Aufgabe:
Bitte schreiben Sie den Text über die Radsportkleidung und den Showroom von De Marchi vollständig und Wort für Wort ab.

Neben der klassischen Kollektion, die Replika-Trikots der glorreichen Radsportepochen in Wolle umfasst, gibt es auch stilvoll gestaltete moderne Radsportkleidung, die den Vergleich mit den Hi-End-Marktführern nicht scheuen muss. Ein Unternehmen, das uns nicht nur durch die klassische oder klassisch geprägte Radbekleidung gefällt, sondern uns auch von der Art der Produktion und Ausrichtung zutiefst sympatisch ist.
Der Showroom von De Marchi ist stilsicher gemacht, aber auf eine Art, die sich von der üblichen Etikette und Styling angenehm abhebt. Die tiefe Verbundenheit zur langjährigen Radsportgeschichte ist in jeder Einzelheit abzulesen. Toll die alte Werkstatt im hinteren Bereich, die kein Showeffekt ist, sondern dort in der Form seit ca. dreißig Jahren steht. Ältere Radsportler der Umgebung haben ihre Radklassiker in den Laden gestellt, Zeitgeschichte zum Staunen und Bewundern. Man spürt die Liebe zur Materie und findet sich in einer so herzlichen Atmosphäre wieder, dass man eher geneigt ist, von einer Familie als von einer Firma zu sprechen. Die ganze Nachbarschaft plaudert vor dem Laden gutgelaunt ohne Barrieren.

Einträge aus einer Sammlung:
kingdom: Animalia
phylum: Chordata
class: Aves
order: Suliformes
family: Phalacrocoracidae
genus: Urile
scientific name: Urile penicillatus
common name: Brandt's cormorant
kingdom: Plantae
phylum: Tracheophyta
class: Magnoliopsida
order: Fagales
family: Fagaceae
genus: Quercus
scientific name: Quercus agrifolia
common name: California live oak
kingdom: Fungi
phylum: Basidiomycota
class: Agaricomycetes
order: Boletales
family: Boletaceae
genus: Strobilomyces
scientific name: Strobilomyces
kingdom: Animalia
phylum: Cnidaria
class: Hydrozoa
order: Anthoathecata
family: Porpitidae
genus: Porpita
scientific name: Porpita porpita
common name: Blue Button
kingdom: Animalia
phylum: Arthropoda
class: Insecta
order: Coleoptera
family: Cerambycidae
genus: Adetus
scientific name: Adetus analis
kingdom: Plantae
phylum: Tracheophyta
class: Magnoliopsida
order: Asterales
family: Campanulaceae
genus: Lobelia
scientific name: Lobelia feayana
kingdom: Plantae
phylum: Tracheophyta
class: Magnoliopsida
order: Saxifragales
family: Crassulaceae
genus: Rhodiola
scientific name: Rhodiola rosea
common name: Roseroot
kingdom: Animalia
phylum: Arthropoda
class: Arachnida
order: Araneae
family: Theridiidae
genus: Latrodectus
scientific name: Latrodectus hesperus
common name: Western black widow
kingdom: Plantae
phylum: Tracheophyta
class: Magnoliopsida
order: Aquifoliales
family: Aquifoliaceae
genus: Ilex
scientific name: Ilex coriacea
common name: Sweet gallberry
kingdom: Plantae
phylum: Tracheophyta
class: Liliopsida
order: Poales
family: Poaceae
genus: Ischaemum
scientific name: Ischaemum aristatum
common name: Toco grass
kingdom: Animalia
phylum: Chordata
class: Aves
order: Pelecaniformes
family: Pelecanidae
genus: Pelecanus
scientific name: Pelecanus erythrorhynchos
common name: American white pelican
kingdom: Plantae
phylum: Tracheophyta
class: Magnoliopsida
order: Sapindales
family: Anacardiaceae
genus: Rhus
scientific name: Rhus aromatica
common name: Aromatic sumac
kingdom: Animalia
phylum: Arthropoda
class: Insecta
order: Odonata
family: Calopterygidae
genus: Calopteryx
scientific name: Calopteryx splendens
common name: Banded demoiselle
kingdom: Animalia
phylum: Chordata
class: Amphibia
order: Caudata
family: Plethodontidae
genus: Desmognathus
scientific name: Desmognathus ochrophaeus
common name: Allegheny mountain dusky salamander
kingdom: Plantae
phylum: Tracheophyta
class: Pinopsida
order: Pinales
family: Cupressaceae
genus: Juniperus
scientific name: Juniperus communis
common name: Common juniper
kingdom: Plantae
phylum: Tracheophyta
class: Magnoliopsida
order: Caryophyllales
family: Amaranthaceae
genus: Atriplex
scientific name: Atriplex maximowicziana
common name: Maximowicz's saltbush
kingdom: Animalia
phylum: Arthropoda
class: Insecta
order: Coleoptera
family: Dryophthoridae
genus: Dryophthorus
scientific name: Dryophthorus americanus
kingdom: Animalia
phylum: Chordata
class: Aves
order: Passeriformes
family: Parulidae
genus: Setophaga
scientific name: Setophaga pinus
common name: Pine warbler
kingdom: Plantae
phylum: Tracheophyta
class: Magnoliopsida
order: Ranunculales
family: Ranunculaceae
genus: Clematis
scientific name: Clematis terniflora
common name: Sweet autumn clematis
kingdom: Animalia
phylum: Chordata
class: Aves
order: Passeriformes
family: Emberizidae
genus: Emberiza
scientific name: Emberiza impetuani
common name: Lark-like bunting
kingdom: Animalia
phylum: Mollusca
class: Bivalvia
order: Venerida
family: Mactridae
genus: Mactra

Lösung:
Neben der klassischen Kollektion, die Replika-Trikots der glorreichen Radsportepochen in Wolle umfasst, gibt es auch stilvoll gestaltete moderne Radsportkleidung, die den Vergleich mit den Hi-End-Marktführern nicht scheuen muss. Ein Unternehmen, das uns nicht nur durch die klassische oder klassisch geprägte Radbekleidung gefällt, sondern uns auch von der Art der Produktion und Ausrichtung zutiefst sympatisch ist.
Der Showroom von De Marchi ist stilsicher gemacht, aber auf eine Art, die sich von der üblichen Etikette und Styling angenehm abhebt. Die tiefe Verbundenheit zur langjährigen Radsportgeschichte ist in jeder Einzelheit abzulesen. Toll die alte Werkstatt im hinteren Bereich, die kein Showeffekt ist, sondern dort in der Form seit ca. dreißig Jahren steht. Ältere Radsportler der Umgebung haben ihre Radklassiker in den Laden gestellt, Zeitgeschichte zum Staunen und Bewundern. Man spürt die Liebe zur Materie und findet sich in einer so herzlichen Atmosphäre wieder, dass man eher geneigt ist, von einer Familie als von einer Firma zu sprechen. Die ganze Nachbarschaft plaudert vor dem Laden gutgelaunt ohne Barrieren.